Under the leadership of seasoned banker Jose Arnulfo Wick Veloso, the state fund Government Service Insurance System (GSIS) has been making overly aggressive and, thus, risky investments, which its members, who are state workers, want investigated.
Its 2023 financial papers showed total assets of P1.67 trillion, but insurance contract liabilities with members reached P2.09 trillion.
While GSIS can invest its huge collections from 2.7 million members, there are certain criteria that it is required to follow, such as investing in companies with a market capitalization of P15 billion or more.
Recently, questions were raised about a GSIS plan to invest pension money into the Neuberger Berman Credit Opportunities Fund II, a firm previously owned by the bankrupt US investment bank Lehman Brothers.
Such risky investments sparked the filing of House Resolution (HR) 1705 last May to probe the GSIS for possibly exposing its members to unreasonable capital risks.
The legislators’ worry stemmed from the foreign fund’s association with Lehman Brothers, which filed for bankruptcy in 2008 amid the subprime mortgage crisis in the United States.
The proposed NBCOF II investment underscores the importance of thorough scrutiny and adherence to legal and ethical standards in managing the GSIS funds, according to one of the proponents of the House probe.
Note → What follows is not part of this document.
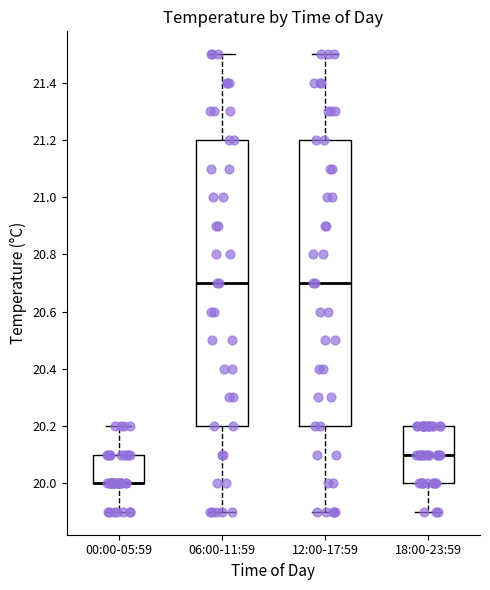

Reading left to right, read every box against the y-axis: the position of its median line, the range the box covers, and the ends of its whiskers. The values are not printed on the chart, so give them approximately, as read against the axis.

00:00-05:59: median 20.0 (drawn on the box's lower edge), box 20.0 to 20.1, whiskers 19.9 to 20.2
06:00-11:59: median 20.7, box 20.2 to 21.2, whiskers 19.9 to 21.5
12:00-17:59: median 20.7, box 20.2 to 21.2, whiskers 19.9 to 21.5
18:00-23:59: median 20.1, box 20.0 to 20.2, whiskers 19.9 to 20.2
The GSIS Board of Directors was also asked to fulfill its fiduciary duty to safeguard the fund from unwarranted risks, as any investment decision must prioritize the welfare and financial stability of the government employees who rely on these funds for their future.
A 2023 Commission on Audit (CoA) report also indicated that GSIS invested a total of P2.3 billion in three companies, which resulted in a valuation loss of P251.371 million.
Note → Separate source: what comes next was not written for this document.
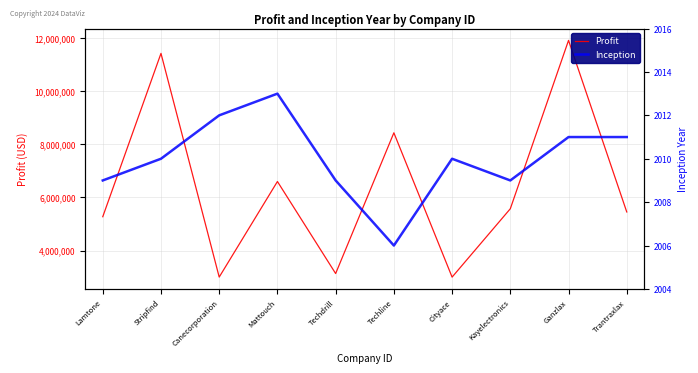

At which category does Inception reach its first local valley?

Techline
The report said the GSIS invested in the stocks of companies that have no proven track record of profitability over the last three years and have not paid dividends at least once over the same period, contrary to the requirements of the law.
The CoA said the investments exposed a significant amount of members’ contributions to high risk, so the actuarial solvency of the fund may not be ensured.
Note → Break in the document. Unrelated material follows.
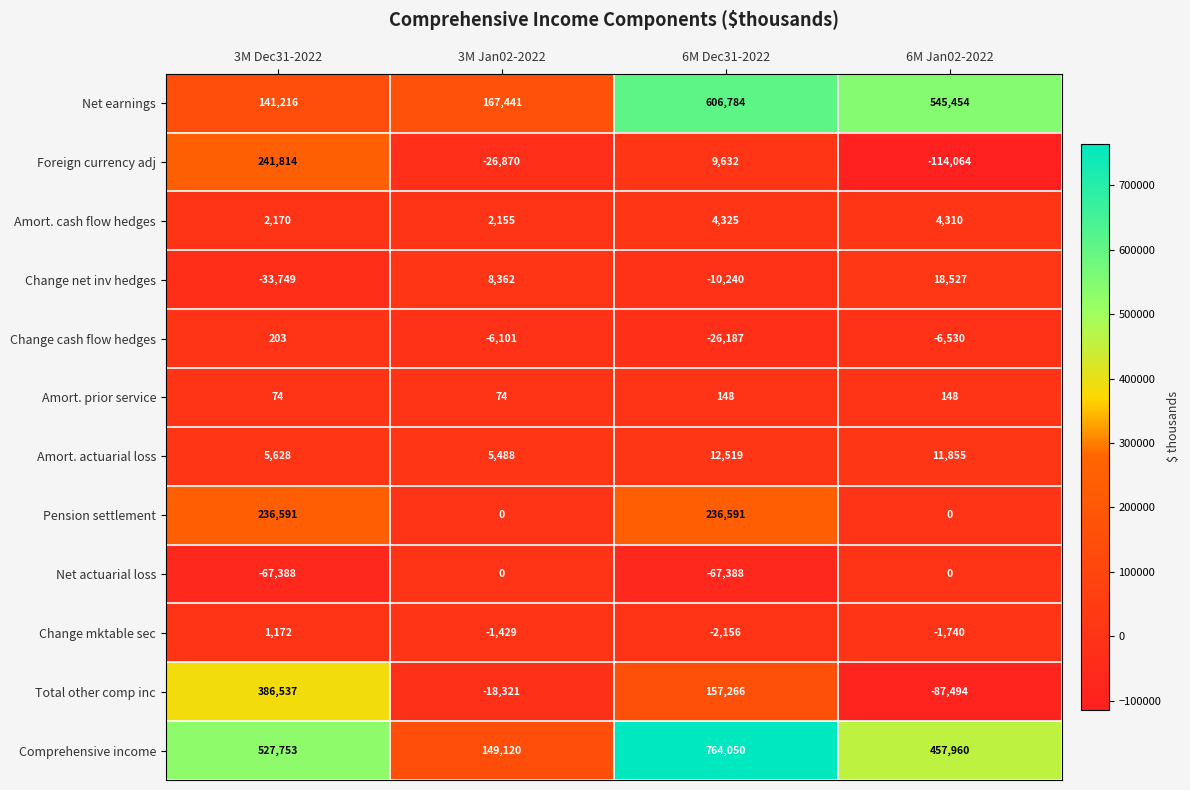

Which category has the highest value across all series?

6M Dec31-2022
CoA then mentioned the legislative intent of the stock investment parameters under the provisions of Republic Act 8282, or the Social Security Act of 1997, the then-charter of the other state fund Social Security System, an agency similar to GSIS.
It cited Section 26 governing the investment of reserve funds, which requires earnings of an annual income not less than the average rates of treasury bills or any other acceptable market yield indicator.
CoA’s report found that, as a result of non-compliance with the twin requirements set forth under the law in providing liquidity, safety/security and yield of stock investment, “the GSIS took the high risk of investing a significant amount of its members’ contributions, wherein the actuarial solvency of the fund may not be ensured.”
In conclusion, the CoA required GSIS to plan the recovery of the stock investments from the three companies “at a term not disadvantageous to the Fund.”
Also cited in the report is an investment of P1.45 billion in non-traded preferred stocks without the company where the infusions were placed complying with the follow-on offer tor secondary offer and the build-operate-transfer (BOT) approval requirement under the law.
Another purchase of common stocks worth P1.549 billion was viewed by CoA as splitting, since the “transactions were made on two consecutive days, which necessitated prior approval of the BOT requirement.”
An investigation into the actions of the GSIS is necessary, since the contributions of state workers may have been placed in jeopardy as a result of the high risks taken with the use of the funds by its leadership.